Film-Philosophy is an international, fully open access and peer-reviewed academic journal dedicated to the engagement between film studies and philosophy. Film-Philosophy considers articles on any subject relating to film and philosophy. Film-Philosophy is interested in the ways in which films develop and contribute to philosophical discussion. We particularly welcome articles that set up an active engagement between film studies and philosophy, thereby sustaining a thoughtful reevaluation of key aspects of each discipline. Founded in November 1996, Film-Philosophy is an international academic journal dedicated to philosophically reviewing film studies, philosophical aesthetics and world cinema. With over 1200 members worldwide, the email list encourages discussion of related topics. The journal is published in one rolling volume per year and articles are peer-reviewed.

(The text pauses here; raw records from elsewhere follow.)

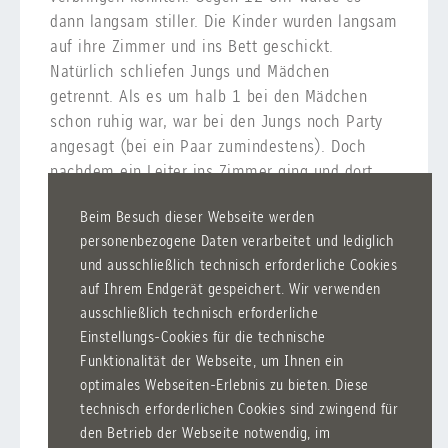
dann langsam stiller. Die Kinder wurden langsam
auf ihre Zimmer und ins Bett geschickt.
Natürlich schliefen Jungs und Mädchen
getrennt. Als es um halb 1 bei den Mädchen
schon ruhig war, war bei den Jungs noch Party
angesagt (bei ein Paar zumindestens). Doch
nachdem ein Leiter ins Zimmer ging und dort
etwas blieb, wurde es bei den Jungs auch
Beim Besuch dieser Webseite werden
langsam aber sicher ruhig.
personenbezogene Daten verarbeitet und lediglich
Am nächsten Morgen gab es um 8 Uhr Frühstück
und ausschließlich technisch erforderliche Cookies
auf Ihrem Endgerät gespeichert. Wir verwenden
und die Kinder waren wieder hell wach. Nach
ausschließlich technisch erforderliche
dem Frühstück durften die Kinder nochmal
Einstellungs-Cookies für die technische
etwas spielen und gegen 9 Uhr wurde dann
Funktionalität der Webseite, um Ihnen ein
zusammen alles aufgeräumt. Gegen 10 Uhr
optimales Webseiten-Erlebnis zu bieten. Diese
kamen dann auch schon die ersten Eltern und
technisch erforderlichen Cookies sind zwingend für
holten die Kinder ab. Gegen halb 11 wurden
den Betrieb der Webseite notwendig, im
dann auch die letzten Kinder abgeholt.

InVisible Culture: An Electronic Journal for Visual Culture (IVC) is a student run interdisciplinary journal published online twice a year in an open access format. Through peer reviewed articles, creative works, and reviews of books, films, and exhibitions, our issues explore changing themes in visual culture. Fostering a global and current dialog across fields, IVC investigates the power and limits of vision.
Transformations is an independent, double-blind peer-reviewed electronic journal addressing the transformative processes of new technologies and mediating practices that change the way we think, feel and interact with others both in a contemporary and historical sense. We welcome writing from the perspective of cultural theory, critical philosophy, aesthetics, media studies and other humanities approaches.
Social Media + Society is an online, open-access, peer-reviewed scholarly journal deeply committed to advancing the understanding of social media and its impact on societies past, present and future. With a leading editorial team, the journal offers a collaborative, open, and shared space dedicated to the study of social media and their implications for societies. It facilitates state-of-the-art research on cutting-edge trends and enables scholars to develop research and track trends in this emerging field of study. We publish interdisciplinary work that draws from the social sciences, humanities and computational social sciences, reaches out to the arts and natural sciences, and we endorse mixed methods and methodologies.
Intensities journal addresses all aspects of cult media including cult television, cult film, cult radio, cult comics, literary cults and cult authors, new media cults, cult figures and celebrities, cult icons, musical cults, cult geographies, historical studies of media cults and their fandoms, cult genres (e.g. science fiction, horror, fantasy, pulp fiction, Manga, anime, Hong Kong film etc.), non-generic modes of cultishness, theorisations of cult media, relevant audience and readership studies, and work that addresses the cult media industry.
In addition to publishing refereed essays (of between 6000 and 8000 words), Intensities also features a non-refereed Cult Media Review section which will carry shorter speculative reviews, reviews of cult phenomena (e.g. cult TV series, cult films, cult novels, science fiction, comics), short critical essays, interview transcripts, conference and convention reviews and articles about aspects of industry, fan culture, production and authorship.